Lew Ayres gives possibly his best performance here. For other reviewers who say he's the weakest part of the movie, I don't agree; perhaps they need to see him in the classic 1930 offering, "All Quiet on the Western Front." In that film, Lew was gorgeous to look at it, but couldn't act his way out of a paper bag. Here, he's vastly improved and deliberately underplays a character who is caring, decent, but essentially stoic and very still. I admit there isn't a lot of chemistry between Wyman and Ayres, but he projects a dignity and decency which shines through.
Agnes Moorehead and Charles Bickford deliver outstanding supporting performances. Their interplay and dialogue is interesting and they contribute to the flowing plot.
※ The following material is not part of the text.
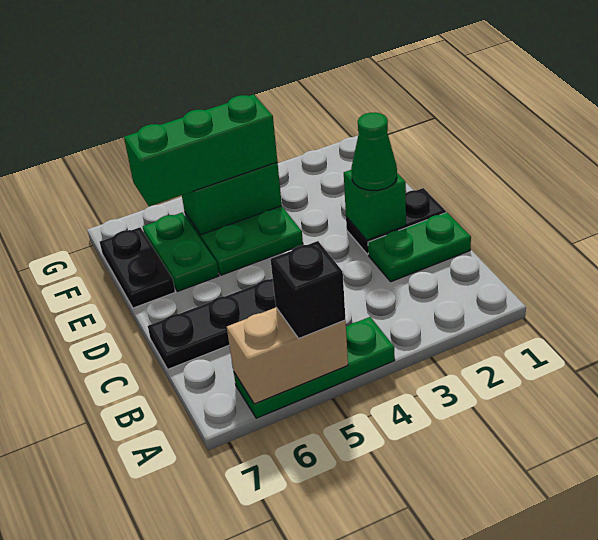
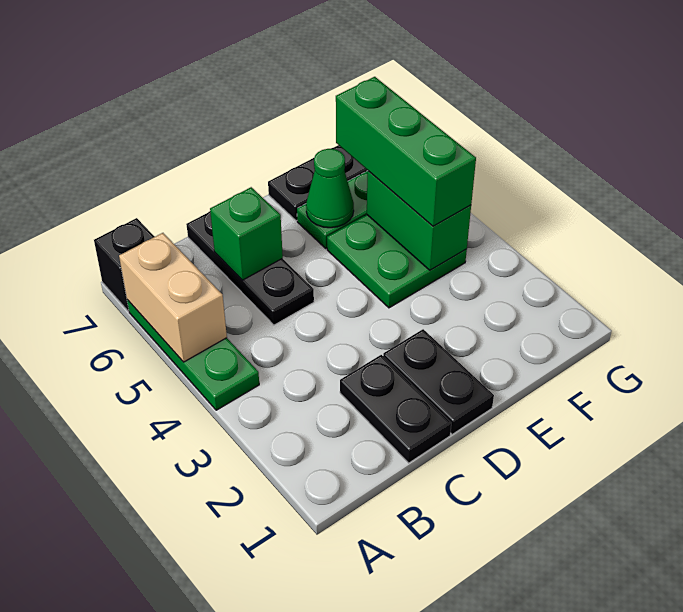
black brick A5 level 3 -> black brick A7 level 1
green plate C1:C2 level 1 -> black plate C1:C2 level 1
green brick D2 level 2 -> green brick C6 level 2
green cone D2 level 3 -> green cone E6 level 2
Aside from Wyman's stellar performance, the most interesting aspect of the film is that it is not dated in the least. The subjects of rape, an illegitimate baby and pre-marital sex were hardly common themes in movies of that era, and this film handles it with aplomb and class. The weakness of the film is that Belinda is assailed from all sides constantly; her lot in life is hard enough to begin with, but she is thrown one vicious curve after another. But not to worry, all comes out all right in the end.
This movie is worth watching solely for Wyman's outstanding performance. Watch her eyes and how she conveys such beautiful emotion in them. I have renewed respect for Jane Wyman after watching this moving drama.